Urbanisation generates multiple trait syndromes for terrestrial taxa worldwide
(2023) Amy K. Hahs; Bertrand Fournier; Myla F. J. Aronson; Charles H. Nilon; Adriana Herrera-Montes; Allyson B. Salisbury; Caragh G. Threlfall; Christine C. Rega‐Brodsky; Christopher A. Lepczyk; Frank A. La Sorte
Cities can host significant biological diversity. Yet, urbanisation leads to the loss of habitats and, potentially, to local extinctions.

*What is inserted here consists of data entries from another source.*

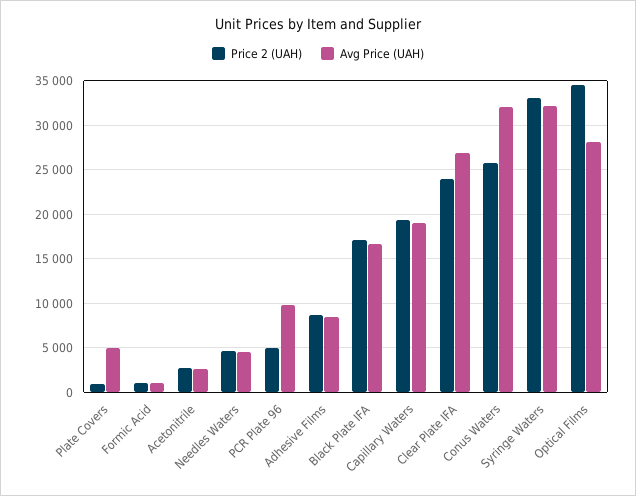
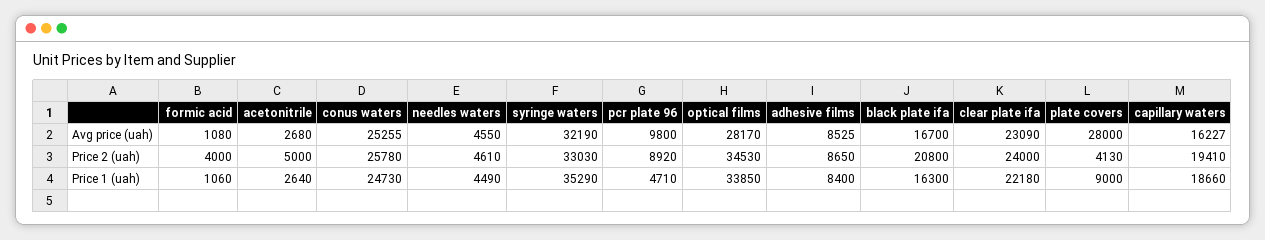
  {
    "Price 2 (UAH)": {
-     "Plate Covers": 1000,
+     "Plate Covers": 4130,
-     "Formic Acid": 1000,
+     "Formic Acid": 4000,
-     "Acetonitrile": 3000,
+     "Acetonitrile": 5000,
      "Needles Waters": 4610,
-     "PCR Plate 96": 5000,
+     "PCR Plate 96": 8920,
      "Adhesive Films": 8650,
-     "Black Plate IFA": 17000,
+     "Black Plate IFA": 20800,
      "Capillary Waters": 19410,
      "Clear Plate IFA": 24000,
      "Conus Waters": 25780,
      "Syringe Waters": 33030,
      "Optical Films": 34530
    },
    "Avg Price (UAH)": {
-     "Plate Covers": 5000,
+     "Plate Covers": 28000,
      "Formic Acid": 1080,
      "Acetonitrile": 2680,
      "Needles Waters": 4550,
      "PCR Plate 96": 9800,
      "Adhesive Films": 8525,
      "Black Plate IFA": 16700,
-     "Capillary Waters": 19000,
+     "Capillary Waters": 16227,
-     "Clear Plate IFA": 27000,
+     "Clear Plate IFA": 23090,
-     "Conus Waters": 32000,
+     "Conus Waters": 25255,
      "Syringe Waters": 32190,
      "Optical Films": 28170
-   }
+   },
+   "Price 1 (uah)": {
+     "Formic Acid": 1060,
+     "Acetonitrile": 2640,
+     "Conus Waters": 24730,
+     "Needles Waters": 4490,
+     "Syringe Waters": 35290,
+     "PCR Plate 96": 4710,
+     "Optical Films": 33850,
+     "Adhesive Films": 8400,
+     "Black Plate IFA": 16300,
+     "Clear Plate IFA": 22180,
+     "Plate Covers": 9000,
+     "Capillary Waters": 18660
+   }
  }

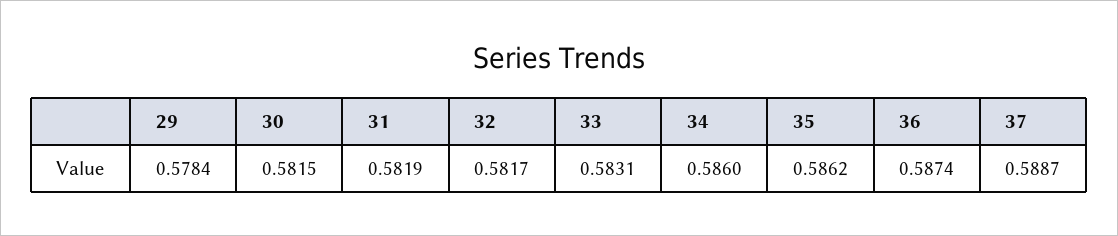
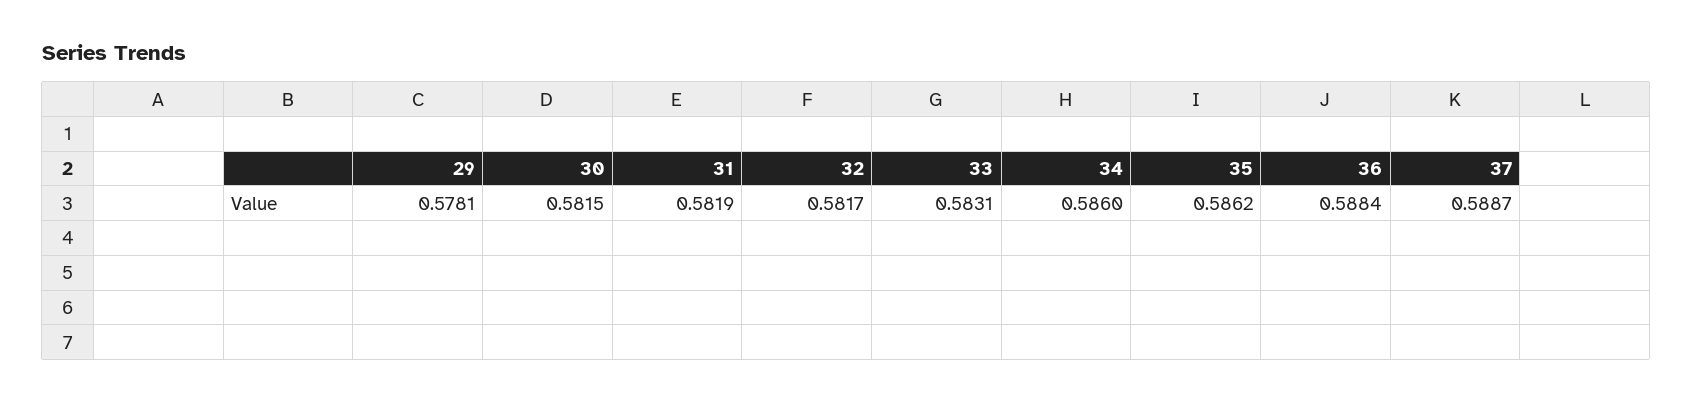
  {
-   "29": 0.5784,
+   "29": 0.5781,
    "30": 0.5815,
    "31": 0.5819,
    "32": 0.5817,
    "33": 0.5831,
    "34": 0.586,
    "35": 0.5862,
-   "36": 0.5874,
+   "36": 0.5884,
    "37": 0.5887
  }

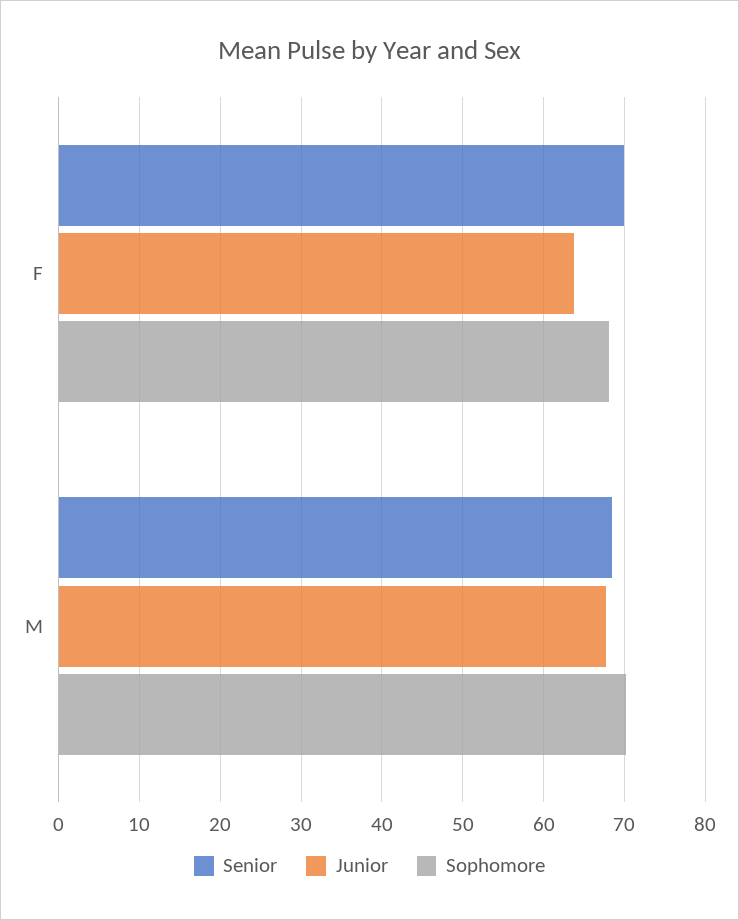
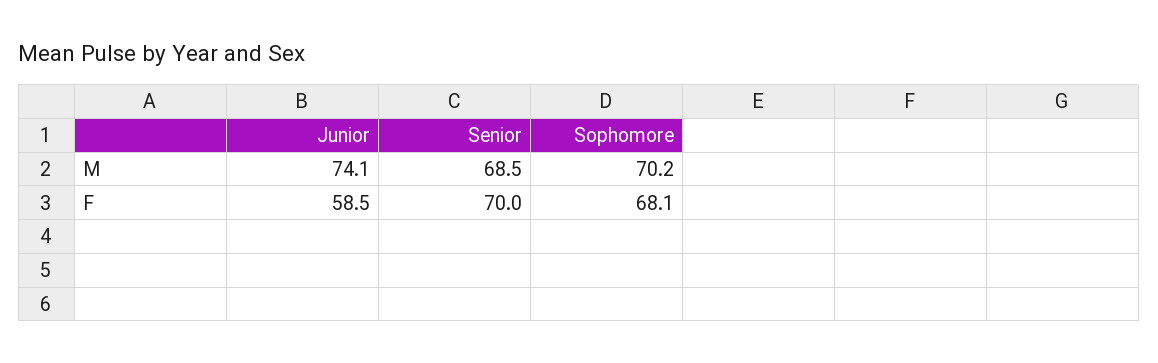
  {
    "Senior": {
      "F": 70,
      "M": 68.5
    },
    "Junior": {
-     "F": 64,
+     "F": 58.5,
-     "M": 68
+     "M": 74.1
    },
    "Sophomore": {
      "F": 68.1,
      "M": 70.2
    }
  }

Understanding how multiple taxa respond to urbanisation globally is essential to promote and conserve biodiversity in cities and surrounding landscapes. Using a dataset with site-level occurrence and trait data of 5302 species from six terrestrial fauna taxonomic groups across 379 cities on 6 continents, we show that urbanisation produces taxon-specific changes in trait composition, with traits related to reproductive strategy consistently showing the strongest response. The effect of urbanisation on community trait composition is strongest at the largest spatial scale considered, and more closely linked to landscape composition (% urban) than arrangement (aggregation), although latitude and climatic variables remain a stronger influence. This study did not find evidence in support of a global urban taxa syndrome, but instead we suggest that there are four general urban trait syndromes, with resources associated with reproduction and diet likely to be driving patterns in traits associated with mobility and body size. Functional diversity measures showed a wide range of responses, leading to a shift in trait space that is most likely driven by the distribution and abundance of critical resources, and the urban trait syndrome displayed by individual species within a community. Further research is required to understand the interactions between the four general urban trait syndromes, resource distribution and abundance and changes in functional diversity of taxa at different spatial and temporal scales. Maximising opportunities to support species within taxa groups with different urban trait syndromes should be pivotal in conservation and management programmes within and among cities. This will reduce the likelihood of biotic homogenisation at the taxa level, and helps ensure that urban environments have the ecological capacity to respond to challenges such as climate change, further habitat fragmentation and loss, and other disruptions. These actions are critical if we are to reframe the role of cities in global biodiversity loss.